Task Force Recommends Screening All Adults for Obesity

And, limited health benefit seen for behavioral counseling intervention for general population

MONDAY, June 25 (HealthDay News) -- Clinicians should screen all adults for obesity; and, there is a small health benefit for initiating behavioral counseling interventions in a primary care setting for adults without cardiovascular disease (CVD) or its risk factors, according to two recommendation statements published online June 26 in the Annals of Internal Medicine.

Virginia A. Moyer, M.D., M.P.H., from Baylor College of Medicine in Houston, and colleagues on behalf of the U.S. Preventive Services Task Force (USPSTF), reviewed new evidence on the benefits and harms of screening and updated the 2003 recommendation statement on screening for obesity and overweight in adults. The USPSTF recommends that clinicians screen all adults for obesity. A grade B recommendation was given for clinicians to refer patients with a body mass index of 30 kg/m² or more to intensive, multicomponent behavioral interventions.
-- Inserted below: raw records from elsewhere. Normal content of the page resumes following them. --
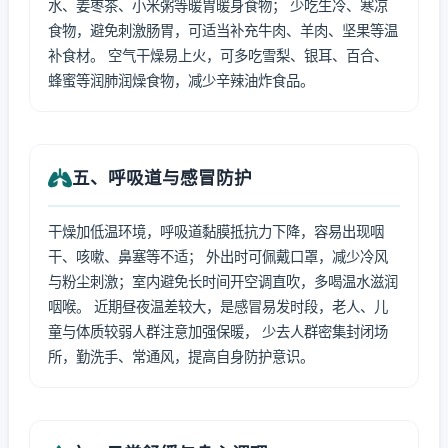
水、姜枣茶、小米粥等暖胃暖身食物； 少吃生冷、寒凉
食物，避免刺激肠胃，可适当补充牛肉、羊肉、坚果等温
补食材。 空气干燥易上火，可多吃雪梨、银耳、百合、
蜂蜜等润肺润燥食物，减少辛辣油炸食品。
五、呼吸道与感冒防护
干燥加低温环境，呼吸道黏膜抵抗力下降，容易出现咽
干、咳嗽、鼻塞等不适； 外出时可佩戴口罩，减少冷风
与粉尘刺激；室内避免长时间开空调直吹，多喝温水滋润
咽喉。 近期昼夜温差较大，是感冒易发时段，老人、儿
童与体质较弱人群注意加强保暖， 少去人群密集封闭场
所，勤洗手、常通风，提高自身防护意识。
Moyer and colleagues also updated the 2002 and 2003 USPSTF recommendation statements on behavioral counseling to promote a healthful diet and physical activity. Evidence was reviewed on whether counseling interventions modified self-reported behaviors, intermediate physiologic outcomes, and cardiovascular morbidity and mortality for the general U.S. adult population without a known diagnosis of hypertension, diabetes, hyperlipidemia, or CVD. Existing evidence indicated that there was a limited health benefit of behavioral counseling in the primary care setting. Rather than include counseling for all adults, clinicians may prefer to selectively counsel patients.

"The USPSTF concludes with moderate certainty that medium- or high-intensity behavioral counseling interventions in the primary care setting to promote a healthful diet and physical activity have a small net benefit in adult patients without CVD, hypertension, hyperlipidemia, or diabetes," Moyer and colleagues write in the second study.